Some years before his birth, Ken's parents lost their dairy farm. "They reached for the American dream but didn't make it," he says. "I believe their struggle laid the foundation for my later success."
When Behring was four, he moved with his parents to Monroe, Wisconsin, where his father went to work at a lumberyard earning only 25 cents an hour. Ken's mother supplemented their income by cleaning houses for other families. She also took in laundry and occasionally helped her cousin hang wallpaper. The house they rented for $12 a month sat between a brewery, a cheese factory, and a coal yard. It had no hot water or heat, other than from a pot-bellied stove in the kitchen. "We were poor," says Behring, "but we always had food on the table. Sometimes we ate meat, but most nights we had fried potatoes and cucumbers, which came from our garden in the backyard."
In the winter, Behring slept in the cold. The kitchen stove was two rooms away, behind two sets of doors. "Our home was filled with the stress of making ends meet," he says. "My parents didn't have big dreams, but I did. I knew from the newsreels at the movie theater there was another world outside of my home town. But my parents tried to squelch my dreams. They said dreams would only lead to disappointment."
Despite their struggle, Behring never felt deprived. Everyone he knew was in the same situation during the Depression. He considers himself to have had a happy childhood and clearly remembers the pleasure of small-town life. Near tragedy struck, however, when Ken was 10 and had a serious accident. He was hit by a car when he was crossing a street. The collision fractured his skull and he was in a week-long coma, drifting between life and death. He recovered slowly and had to re-learn how to walk.

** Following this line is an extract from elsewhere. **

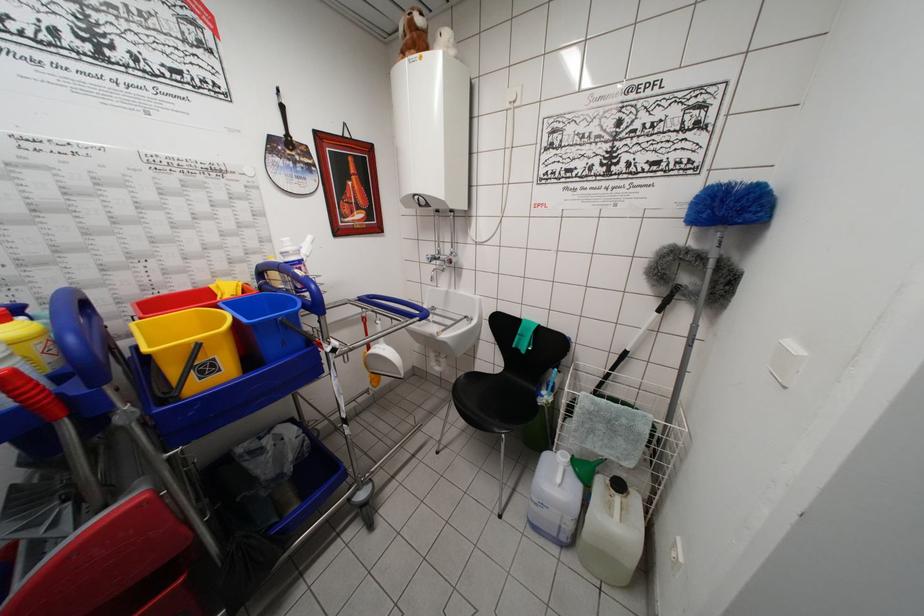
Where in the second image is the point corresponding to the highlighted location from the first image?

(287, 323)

Behring began working at the age of 10, biking to cheese factories with the milk he collected from 20 local farmers. He also had a paper route, earning one cent for each paper sold or delivered. At the age of 12, Behring worked as a stock boy at the grocery store. At 14, he loaded 50-pound bags of concrete mix from boxcars onto trucks in his uncle's lumberyard. Eventually, he was making 50 cents an hour, twice as much as his father earned. When he was 16, he became a salesman for Montgomery Ward and within two weeks was put in charge of two departments: sporting goods and paint.

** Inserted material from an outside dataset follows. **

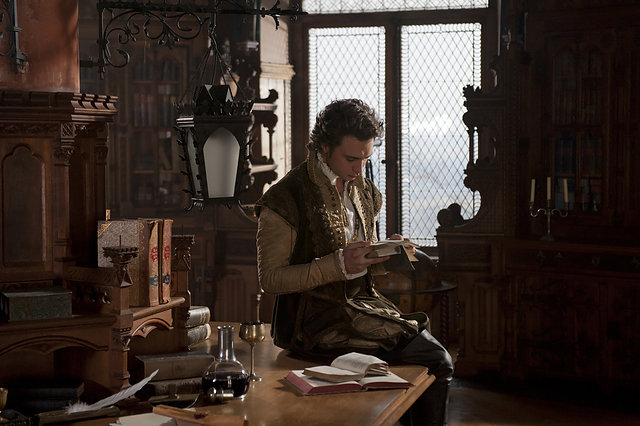
Where is `windowframe`? windowframe is located at coordinates (392, 99), (303, 114), (427, 253).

A star football player, Behring won a partial football scholarship to the University of Wisconsin. For housing, he and a friend invested $35 in a small trailer, which they parked in back of a service station near campus. They paid the owner $3 a month to supply them with water, electricity, and a bathroom. Unfortunately, Behring ruined his knee in preseason training and that ended his scholarship. He knew that without financial help he would not be able to stay in school. Quickly assessing his options, Behring decided to pursue his other passion besides football: cars.
He became a salesman for a Chevrolet dealership. Two years later he switched to a Chrysler dealership, which allowed him to buy inventory and manage the used car business. Soon, Behring knew he didn't want to work for others. At the age of 21, he married his sweetheart, Pat, and started Behring Motors. He rented a lot on the edge of town for $100 a month. For his office, he bought a chicken coop from a farmer for $25. He strung lights on four posts, and put on his lot 27 of the cheapest used cars he could find for $900-his entire savings. He sold his first car two days after he opened and later began to offer financing. He was on his way.

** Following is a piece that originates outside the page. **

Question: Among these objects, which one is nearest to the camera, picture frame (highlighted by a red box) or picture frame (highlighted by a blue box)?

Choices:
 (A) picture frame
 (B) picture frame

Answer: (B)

"Behring Motors was the first realization of my dreams," he says. "It gave me the freedom to make my own decisions. I was comfortable knowing that my success or failure would be my responsibility. This first business was more than a livelihood to me. It was a school where I learned principles that would allow me to build on my dreams of the future."
Ken Behring went from success in the automobile industry to a lucrative real estate development career in Florida. While there, he created a retirement community called Tamarac. After his success in Florida, he developed the exclusive Black Hawk community near San Francisco. In 1988, Behring did what he believes every football fan dreams of doing: He purchased a professional team, the Seattle Seahawks, which he sold at a substantial profit eight years later. In recent years, Behring has become fully involved in a non-profit organization he called the Wheelchair Foundation, which delivers hundreds of thousands of wheelchairs to poor, disabled people on five continents.
Looking back over his long, successful career, Behring says he has lived the American dream, which for him has changed over the years. "At one time I thought the American dream was the ability to accumulate possessions. But I discovered that there are much more important things in life. I have learned that my greatest joy has come from giving without expecting anything in return. After I reached great financial success, I was neither fulfilled nor satisfied with my life. Something important was missing. When I began to give hope, freedom, and dignity to some of the poorest, most unfortunate and forgotten people in the world, then I discovered real joy and purpose. When we have purpose, we can change the world."